Location: Insect Behavior and Biocontrol ResearchTitle: Examination of the pest status of corn-infesting Ulidiidae (Diptera)) Author
|Meagher, Robert - Rob|
Submitted to: Environmental Entomology
Publication Type: Peer reviewed journal
Publication Acceptance Date: 7/5/2012
Publication Date: 10/1/2012
Citation: Goyal, G., Nuessly, G.S., Seal, D.R., Steck, G.J., Capinera, J.L., Meagher Jr, R.L. 2012. Examination of the pest status of corn-infesting ulidiidae (Diptera). Environmental Entomology. 41(5):1131-1138. Interpretive Summary: Over 40,000 acres of sweet corn is grown in Palm Beach and Miami-Dade counties of southern Florida. Sweet corn is attacked by caterpillar pests that feed on the leaves and ears and also by picture-winged flies that feed exclusively on the ears. However, the pest status of the flies isn’t known. Scientists at the University of Florida, the Division of Plant Industry/Florida Department of Agriculture and Consumer Services, and at the USDA, Research Service, Center for Medical, Agricultural and Veterinary Entomology, Gainesville, Florida, conducted greenhouse and field experiments using three species of flies and sweet corn infested or not infested with caterpillars. Results suggested that more flies were able to complete development on corn ears that were previously infested with caterpillars. All three fly species should be considered primary pests that can render unprotected sweet corn ears unmarketable.
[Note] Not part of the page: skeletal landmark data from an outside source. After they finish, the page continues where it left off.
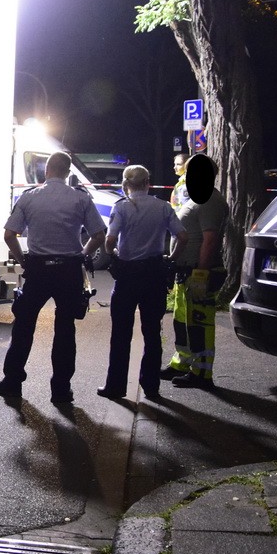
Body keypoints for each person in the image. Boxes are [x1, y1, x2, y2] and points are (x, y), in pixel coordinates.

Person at [0, 152, 106, 405]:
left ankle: (12, 382)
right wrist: (82, 253)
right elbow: (99, 233)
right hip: (68, 271)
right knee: (65, 329)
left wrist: (23, 261)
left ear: (47, 171)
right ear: (67, 173)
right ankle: (61, 390)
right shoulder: (80, 198)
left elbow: (10, 234)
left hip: (38, 270)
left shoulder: (30, 197)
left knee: (23, 325)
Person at [98, 165, 187, 401]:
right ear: (148, 182)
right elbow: (183, 236)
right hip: (153, 274)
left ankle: (115, 386)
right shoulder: (163, 207)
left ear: (126, 184)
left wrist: (114, 254)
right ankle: (151, 387)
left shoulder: (123, 208)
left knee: (120, 333)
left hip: (127, 275)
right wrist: (171, 260)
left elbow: (109, 240)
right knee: (152, 332)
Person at [160, 156, 229, 388]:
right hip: (185, 272)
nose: (186, 176)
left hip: (198, 273)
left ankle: (202, 374)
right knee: (183, 321)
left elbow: (209, 241)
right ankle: (182, 363)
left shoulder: (210, 200)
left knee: (199, 324)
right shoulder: (197, 198)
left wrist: (200, 274)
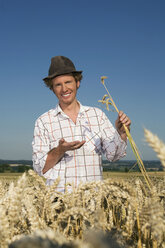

Technical Abstract: Larvae of eleven species of picture-winged flies (Diptera: Ulidiidae) are known to feed on corn plants (Zea mays L.) in the western hemisphere. Choice and no-choice tests were conducted in greenhouse and field trials to determine the pest status on sweet corn of three of these species found in Florida: Chaetopsis massyla (Walker), Euxesta eluta Loew, and E. stigmatias Loew (Diptera: Ulidiidae). The experiments were set up as split-plot designs with three levels of ear infestation as the main treatments [uninfested, infested with Spodoptera frugiperda (Lepidoptera: Noctuidae) or E. eluta larvae] and subsequent exposure to C. massyla, E. eluta, or E. stigmatias adults as the sub-treatments. Ears were exposed to the sub-treatments to allow oviposition for 10 d following first silk and the resulting infested ears were harvested and held for adult emergence. All three species were reared from uninfested and both types of infested ears in both choice and no-choice tests in greenhouse and field trials confirming both primary and secondary modes of ear infestation. More flies of all three species emerged from corn ears that were pre-infested with S. frugiperda than uninfested corn ears suggesting either preference for or greater survival within ears previously infested with such larvae. Fewer E. stigmatias and C. massyla adults emerged from ears pre-infested with E. eluta in no-choice tests suggesting that previous infestation by this fly may negatively affect oviposition or that older fly larvae affect survival of neonate larvae. All three species studied here should be considered primary pests that can render unprotected sweet corn ears unmarketable.